Please note: This repo is experimental.
A Saga is a sequence of operations in a distributed environment that spans multiple transactional boundaries.
A saga generally represents a single complex logical business transaction that consists of several steps or sub-transactions that need to be executed separately.
If one of the operations fails it may be necessary to execute compensating actions against those actions that have already been successfully executed.
Simple Sagas is a simple, flexible and resilient mechanism for executing sagas, where all inter-process communication is handled via Kafka. It takes full advantage of the robustness and fault-tolerance provided by Kafka and Kafka Streams.
It also integrates natively with the Simple Sourcing event sourcing framework.
It also provides a simple and lightweight way of introducing operations with external effects (outside of Kafka) into the Kafka streaming world, without the extensive overhead of including and interfacing with an additional framework such as Akka Streams via Alpakka.
Simply run the following:
make build
Build as above.
In separate terminal windows in the scala
folder:
-
Start kafka stack
docker-compose up
-
Start the command processor, the action processor and the saga coordinator:
sbt "user/runMain io.simplesource.saga.user.all.App"
-
Run the client app to submit some saga requests
sbt "user/runMain io.simplesource.saga.user.client.App"
The Kafka topics are created as required.
If it all runs correctly, you should see some console output that ends with this sort of thing:
09:02:24.725 [saga-...] INFO SagaStream - stateTransitionsActionResponse: 1b230f=SagaActionStatusChanged(1b230fc9-fa9b-40f7-8007-01e5831f4d93,a2ad32f5-54b0-43b4-bb24-49678e508c56,Completed)
09:02:24.963 [saga-...] INFO SagaStream - sagaState: 1b230f=InProgress=>5-(e06ac7,Completed)-(719a58,Completed)-(a2ad32,Completed)
09:02:25.222 [saga-...] INFO SagaStream - sagaState: 1b230f=Completed=>6-(e06ac7,Completed)-(719a58,Completed)-(a2ad32,Completed)
It is also possible to run the command processor, the action processor and the saga coordinator a separate processes. In a production environment this would probably be the recommended practice.
-
Simple sourcing command processor
sbt "user/runMain io.simplesource.saga.user.command.App"
-
Action processor
sbt "user/runMain io.simplesource.saga.user.action.App"
-
Saga coordinator
sbt "user/runMain io.simplesource.saga.user.saga.App"
There are also scripts to follow the progress of the Saga. e.g.:
scripts/dump_topic.sh saga_command_account-aggregate
scripts/dump_topic.sh saga_coordinator_saga-saga_state --from-beginning
scripts/dump_topic.sh saga_coordinator_saga-saga_state_transition --from-beginning
There are quite a few moving parts. Because these are mainly pure KStreams apps, there are a lot of deployment options. Multiple KStream apps can be run in the same process, or they can be split each into their own process.
The components are:
- A command processor (typically Simple Sourcing App)
- A saga coordinator
- Action processor (an adaptor between the saga coordinator and the command processor)

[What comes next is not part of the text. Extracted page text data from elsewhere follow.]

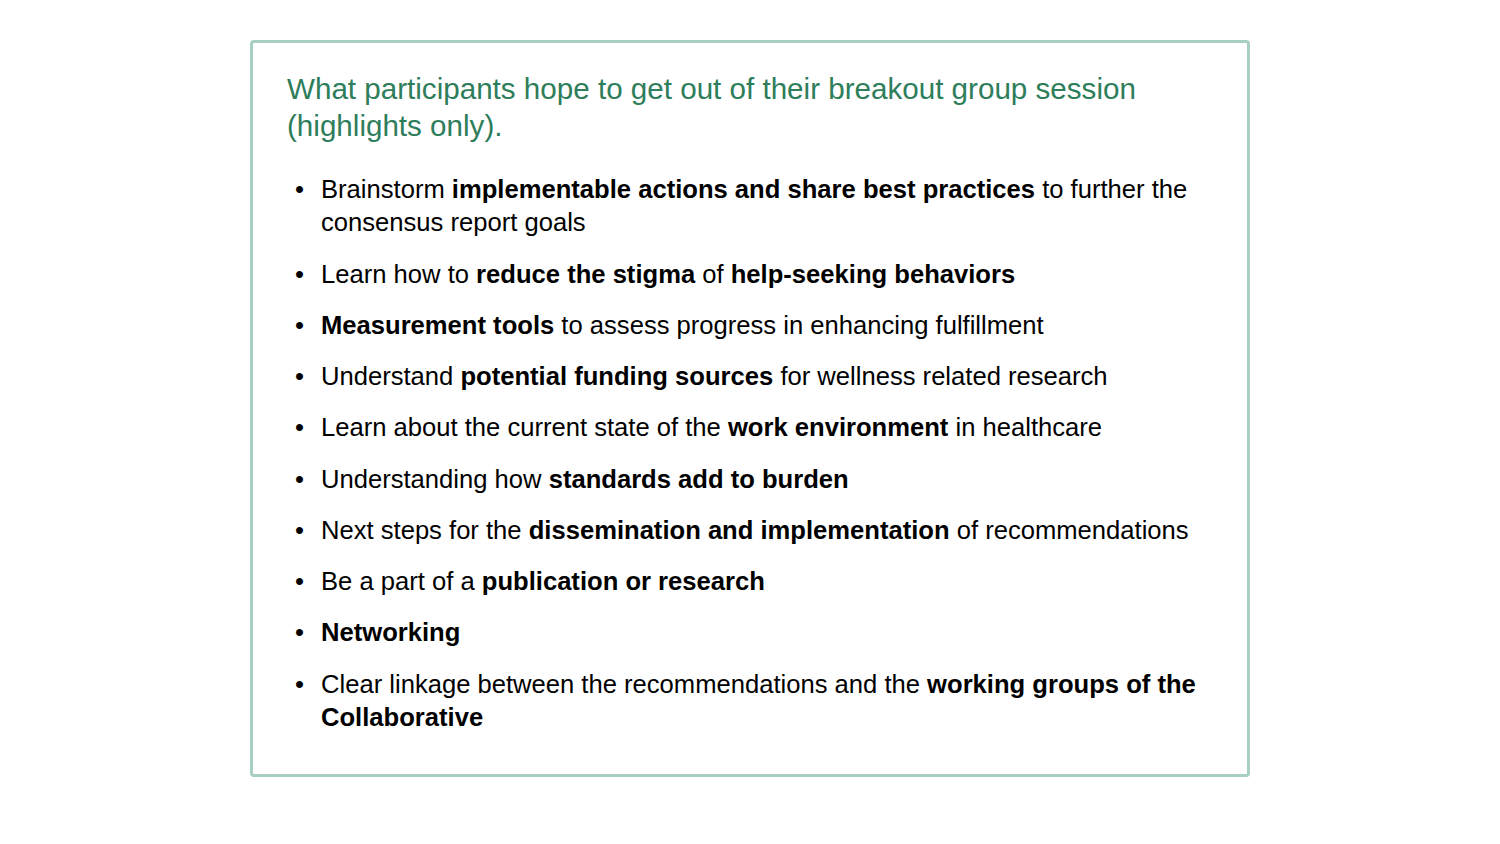What participants hope to get out of their breakout group session (highlights only).
Brainstorm implementable actions and share best practices to further the consensus report goals
Learn how to reduce the stigma of help-seeking behaviors
Measurement tools to assess progress in enhancing fulfillment
Understand potential funding sources for wellness related research
Learn about the current state of the work environment in healthcare
Understanding how standards add to burden
Next steps for the dissemination and implementation of recommendations
Be a part of a publication or research
Networking
Clear linkage between the recommendations and the working groups of the Collaborative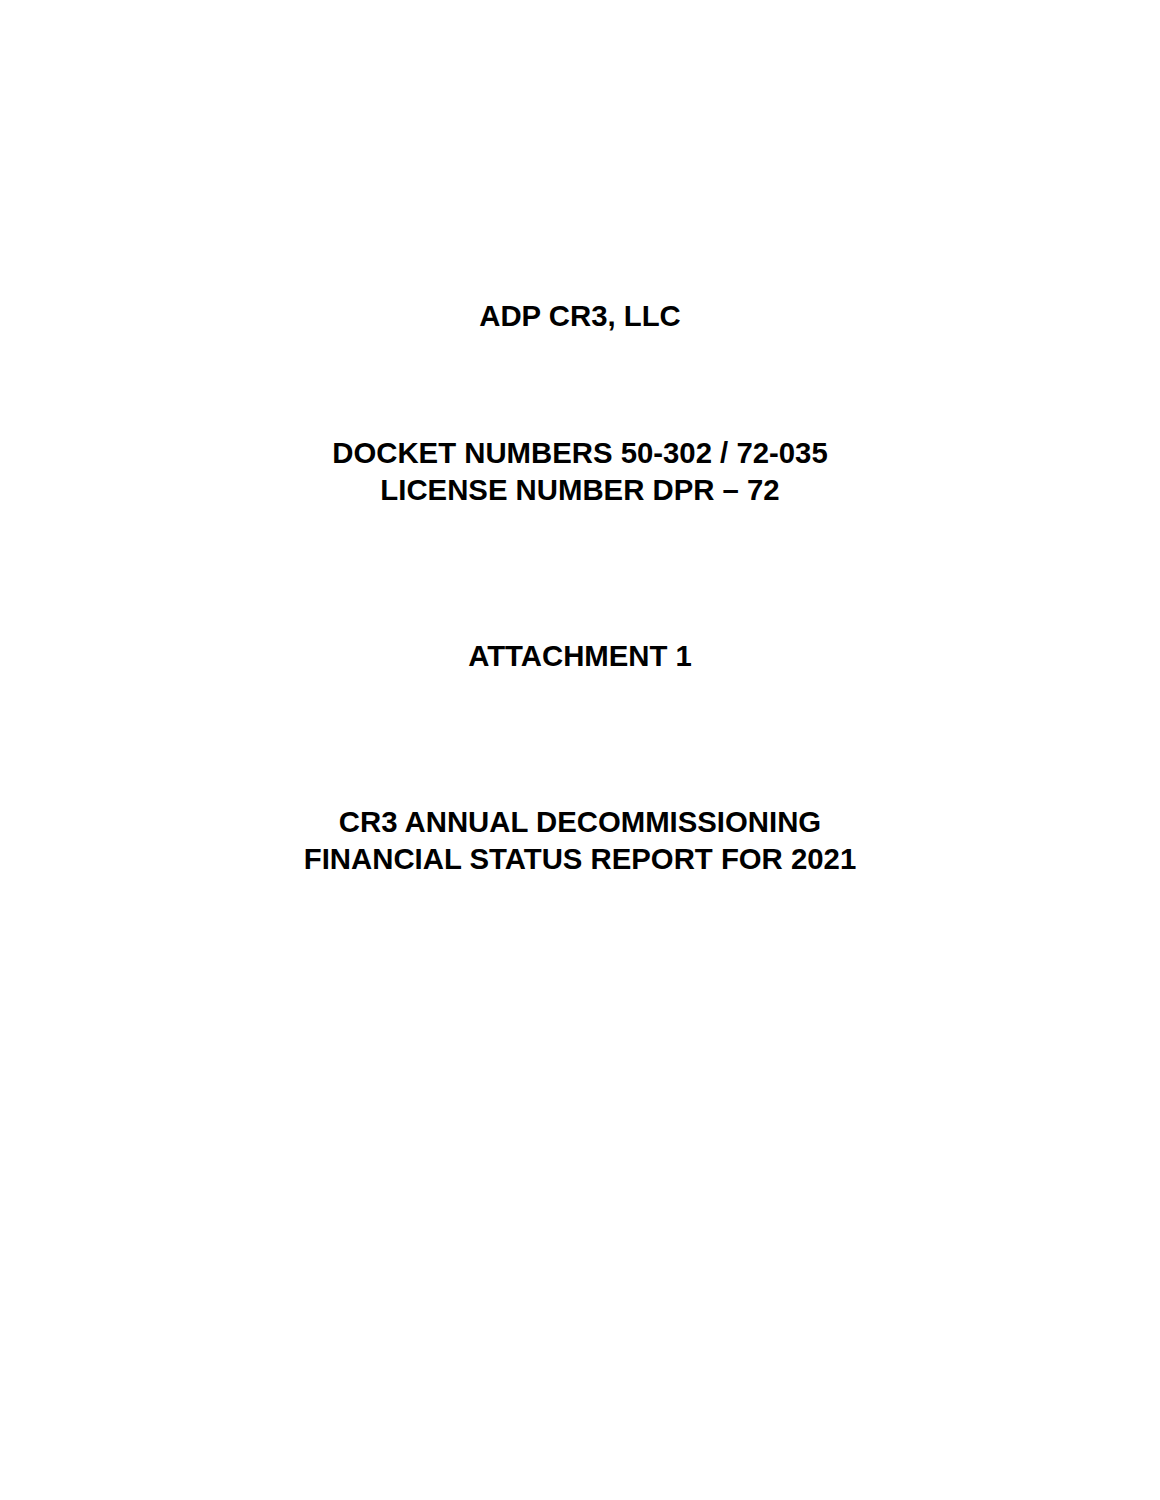ADP CR3, LLC
DOCKET NUMBERS 50-302 / 72-035
LICENSE NUMBER DPR – 72
ATTACHMENT 1
CR3 ANNUAL DECOMMISSIONING
FINANCIAL STATUS REPORT FOR 2021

- A simprle example implementation of the above components
- A saga requester that sends saga requests to the saga request topic
All communication between each of these processes is via Kafka topics.
Command processor refers in general to the process that executes the single units of work represented by actions.

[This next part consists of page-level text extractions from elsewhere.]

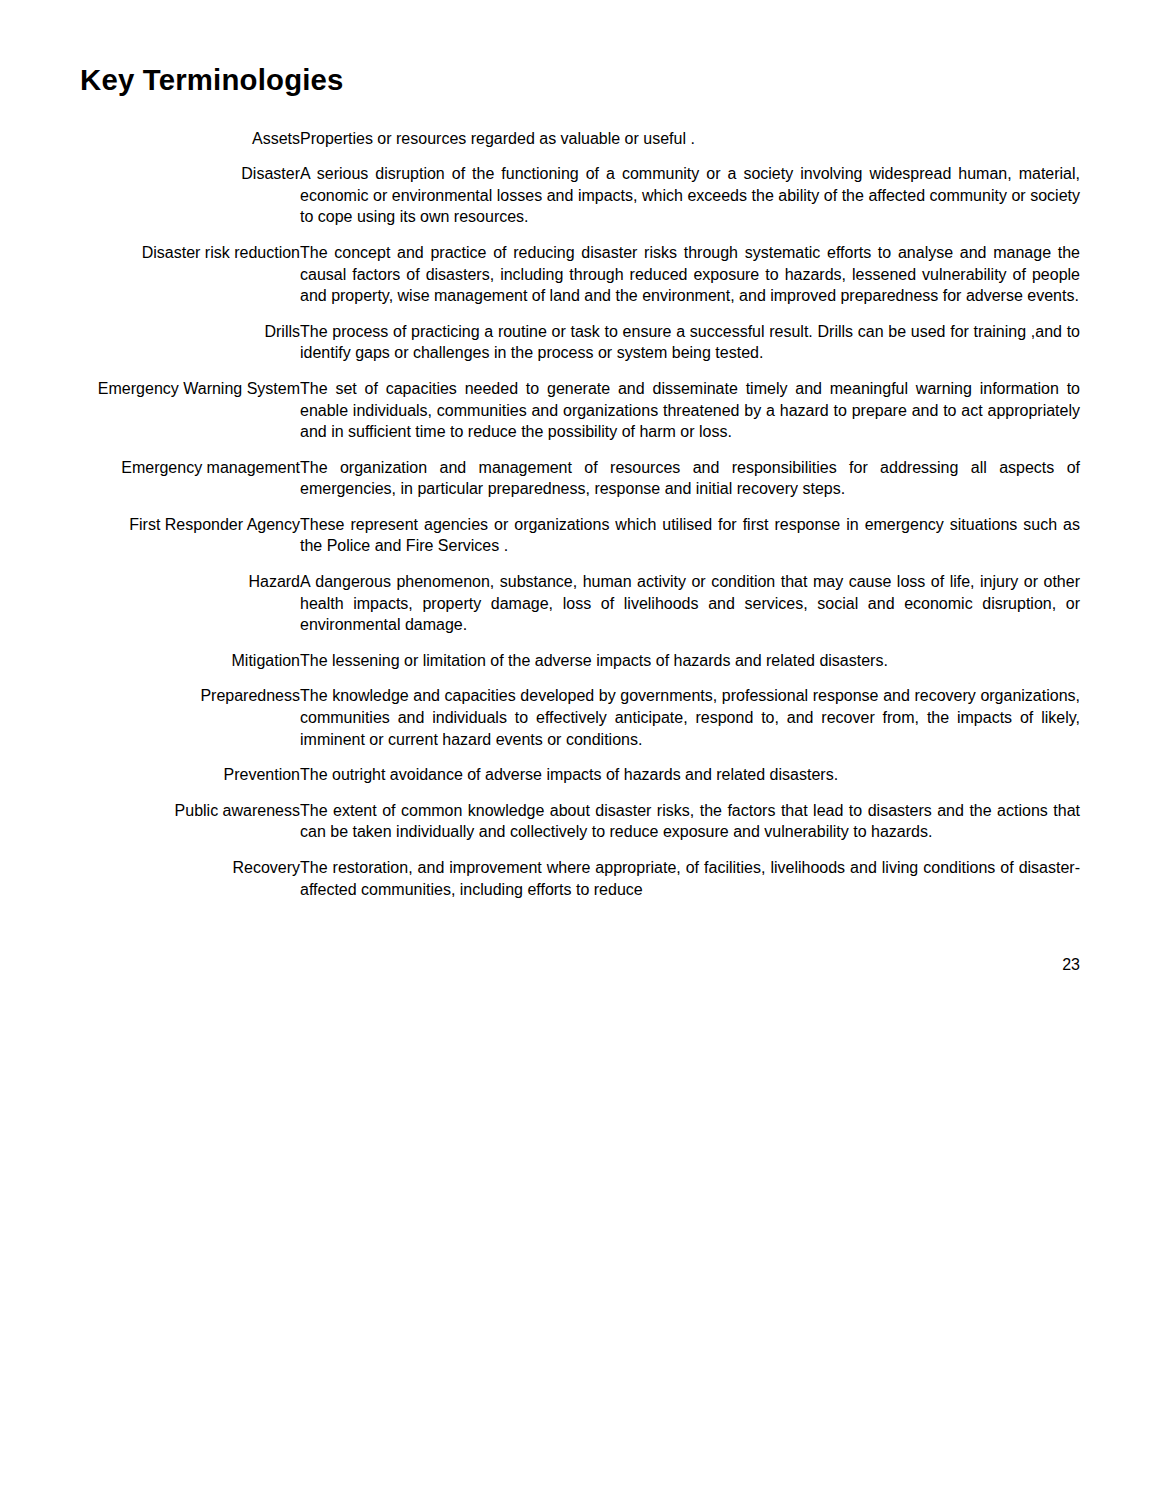Key Terminologies
| Assets | Properties or resources regarded as valuable or useful . |
| Disaster | A serious disruption of the functioning of a community or a society involving widespread human, material, economic or environmental losses and impacts, which exceeds the ability of the affected community or society to cope using its own resources. |
| Disaster risk reduction | The concept and practice of reducing disaster risks through systematic efforts to analyse and manage the causal factors of disasters, including through reduced exposure to hazards, lessened vulnerability of people and property, wise management of land and the environment, and improved preparedness for adverse events. |
| Drills | The process of practicing a routine or task to ensure a successful result. Drills can be used for training ,and to identify gaps or challenges in the process or system being tested. |
| Emergency Warning System | The set of capacities needed to generate and disseminate timely and meaningful warning information to enable individuals, communities and organizations threatened by a hazard to prepare and to act appropriately and in sufficient time to reduce the possibility of harm or loss. |
| Emergency management | The organization and management of resources and responsibilities for addressing all aspects of emergencies, in particular preparedness, response and initial recovery steps. |
| First Responder Agency | These represent agencies or organizations which utilised for first response in emergency situations such as the Police and Fire Services . |
| Hazard | A dangerous phenomenon, substance, human activity or condition that may cause loss of life, injury or other health impacts, property damage, loss of livelihoods and services, social and economic disruption, or environmental damage. |
| Mitigation | The lessening or limitation of the adverse impacts of hazards and related disasters. |
| Preparedness | The knowledge and capacities developed by governments, professional response and recovery organizations, communities and individuals to effectively anticipate, respond to, and recover from, the impacts of likely, imminent or current hazard events or conditions. |
| Prevention | The outright avoidance of adverse impacts of hazards and related disasters. |
| Public awareness | The extent of common knowledge about disaster risks, the factors that lead to disasters and the actions that can be taken individually and collectively to reduce exposure and vulnerability to hazards. |
| Recovery | The restoration, and improvement where appropriate, of facilities, livelihoods and living conditions of disaster-affected communities, including efforts to reduce |
23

A standard Simple Sourcing application. The example here uses the user and account aggregates.
Note that the Simple Sourcing CommandAPI
is not exposed. All communication with the app is via messages (command request and response topics).
An adaptor layer that takes saga-specific actions and translates them command requests. It turns the command response from the command processor into an action response.

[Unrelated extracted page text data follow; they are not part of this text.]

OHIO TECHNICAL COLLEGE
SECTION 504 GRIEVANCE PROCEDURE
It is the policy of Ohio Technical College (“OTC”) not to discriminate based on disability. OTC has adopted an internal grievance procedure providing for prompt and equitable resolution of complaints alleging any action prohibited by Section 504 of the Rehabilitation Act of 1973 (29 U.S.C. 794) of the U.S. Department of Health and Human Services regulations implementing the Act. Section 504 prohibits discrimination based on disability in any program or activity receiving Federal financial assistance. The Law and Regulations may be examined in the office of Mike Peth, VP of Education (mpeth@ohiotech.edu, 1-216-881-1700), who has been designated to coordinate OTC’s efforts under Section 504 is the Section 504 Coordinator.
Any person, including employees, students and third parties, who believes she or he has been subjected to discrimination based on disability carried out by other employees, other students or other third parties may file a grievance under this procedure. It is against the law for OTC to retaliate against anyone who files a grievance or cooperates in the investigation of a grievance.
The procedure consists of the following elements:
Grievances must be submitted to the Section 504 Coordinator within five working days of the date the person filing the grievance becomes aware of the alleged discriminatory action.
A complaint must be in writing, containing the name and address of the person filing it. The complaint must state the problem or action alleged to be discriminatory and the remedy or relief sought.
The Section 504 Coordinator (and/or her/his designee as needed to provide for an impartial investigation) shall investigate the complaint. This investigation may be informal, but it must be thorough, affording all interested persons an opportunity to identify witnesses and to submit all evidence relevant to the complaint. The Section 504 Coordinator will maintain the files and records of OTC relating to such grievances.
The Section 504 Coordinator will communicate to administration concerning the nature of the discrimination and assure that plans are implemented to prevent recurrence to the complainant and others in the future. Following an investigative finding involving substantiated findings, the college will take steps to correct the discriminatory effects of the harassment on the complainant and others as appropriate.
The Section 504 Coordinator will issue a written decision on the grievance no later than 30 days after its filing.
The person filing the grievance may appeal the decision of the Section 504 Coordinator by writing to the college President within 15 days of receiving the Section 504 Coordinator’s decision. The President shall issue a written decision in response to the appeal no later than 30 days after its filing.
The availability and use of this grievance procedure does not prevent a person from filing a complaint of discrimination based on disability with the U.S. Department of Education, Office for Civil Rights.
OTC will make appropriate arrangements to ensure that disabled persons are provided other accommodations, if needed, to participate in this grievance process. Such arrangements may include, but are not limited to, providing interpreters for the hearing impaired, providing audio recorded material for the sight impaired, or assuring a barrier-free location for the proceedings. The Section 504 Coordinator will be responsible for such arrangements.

This action processor is idempotent. If an action request with the same action ID (command ID) is resubmitted, it will re-emit the action response, but will not re-execute the command. We don't currently make use of this feature, as retries are not currently implemented.
All that's required for an action processor listen to the action request topic, execute an action (potentially with effects), and publish to the action response topic when complete.
An action processor application is created with one or more action processor handlers. Several handlers may be created for processing Simple Sourcing actions, one for each aggregate. Other action handlers may be added to process other types of actions.
Each action request has an actionType
parameter. This determines which action processor handles the action.
It's important that only one action processor handles an action.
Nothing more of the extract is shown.